Ryan Gibbons

No. 62
- Positions: Guard, tackle

Personal information
- Born: March 13, 1983 (age 43) Marshfield, Massachusetts, U.S.
- Listed height: 6 ft 6 in (1.98 m)
- Listed weight: 318 lb (144 kg)

Career information
- High school: Marshfield (MA)
- College: Northeastern
- NFL draft: 2006: undrafted

Career history
- Jacksonville Jaguars (2006–2007)*; → Hamburg Sea Devils (2007); Tampa Bay Buccaneers (2007)*; Chicago Bears (2007)*; Tampa Bay Buccaneers (2007)*; Jacksonville Jaguars (2008)*; Dallas Cowboys (2008–2009)*;
- * Offseason and/or practice squad member only

Awards and highlights
- 2× Third-team All-Atlantic 10 (2003, 2004); First-team All-Atlantic 10 (2005); All-New England (2005);

= Ryan Gibbons (American football) =

American football player (born 1983)

Ryan Gibbons (born March 13, 1983) is an American former football offensive guard in the National Football League for the Jacksonville Jaguars, Tampa Bay Buccaneers, Chicago Bears and Dallas Cowboys. He was signed by the Jacksonville Jaguars as an undrafted free agent in 2006. He played college football at Northeastern.

==Early life==
Gibbons attended Marshfield High School, where he lettered in football and golf. He graduated in 2001.

He accepted a football scholarship from Northeastern University. As a redshirt freshman, he appeared in 12 games with 4 starts, splitting time with Tim Dwyer as the starting left tackle.

As a sophomore, he started all 12 games, contributing to the team setting a school record with 5,182 total offense yards. As a junior, he started all 11 games, as part of an offensive line that allowed 16 sacks.

As a senior, he started all 11 games. He finished his college career after playing in 46 games with 36 starts and missing only one contest.

==Professional career==
Gibbons was signed as an undrafted free agent by the Jacksonville Jaguars after the 2006 NFL draft on April 30. He was released on September 2 and signed to the practice squad on September 12.

In the spring of 2007, he was allocated by the Jaguars to the Hamburg Sea Devils of NFL Europa. He appeared in 10 games with five starts at offensive guard. He contributed to the team winning World Bowl XV with a 37–28 victory against the Frankfurt Galaxy. He was released by the Jaguars on September 1 and signed to the practice squad on September 2. He was released by the Jaguars on September 20.

On October 2, 2007, he was signed by the Tampa Bay Buccaneers to their practice squad. He was released on November 20.

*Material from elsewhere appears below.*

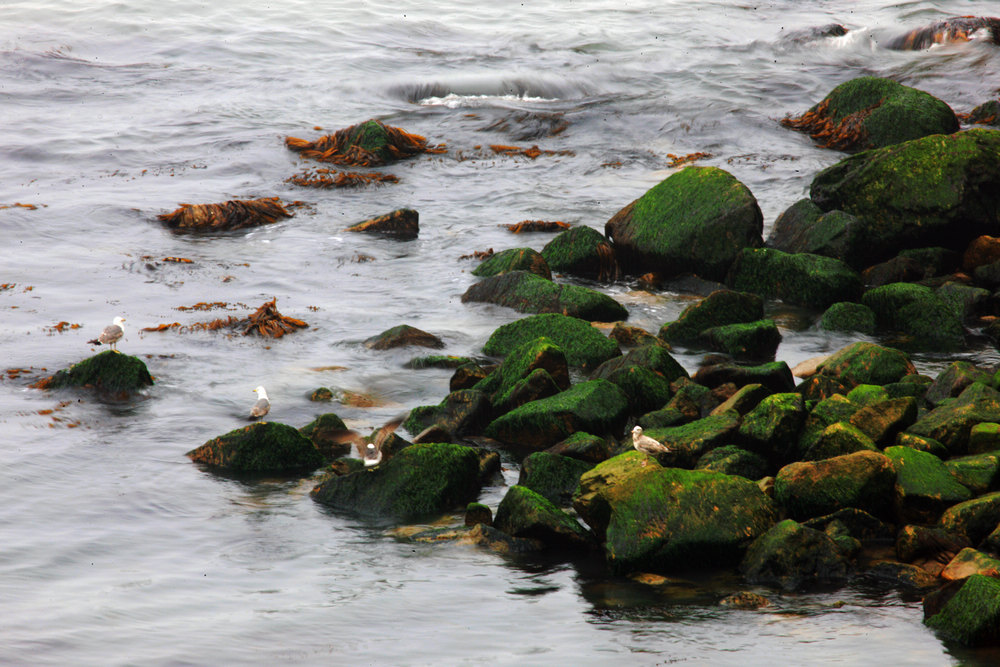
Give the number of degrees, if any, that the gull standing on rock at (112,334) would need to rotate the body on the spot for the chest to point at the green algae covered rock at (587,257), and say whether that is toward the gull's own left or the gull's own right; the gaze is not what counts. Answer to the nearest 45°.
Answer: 0° — it already faces it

On November 27, 2007, he was signed to the Chicago Bears practice squad.

On March 5, 2008, he was signed by the Jacksonville Jaguars. He was released on June 16.

On June 23, 2008, he was signed as a free agent by the Dallas Cowboys. He was released by the Cowboys and signed the practice squad on September 10. He was released on September 5, 2009.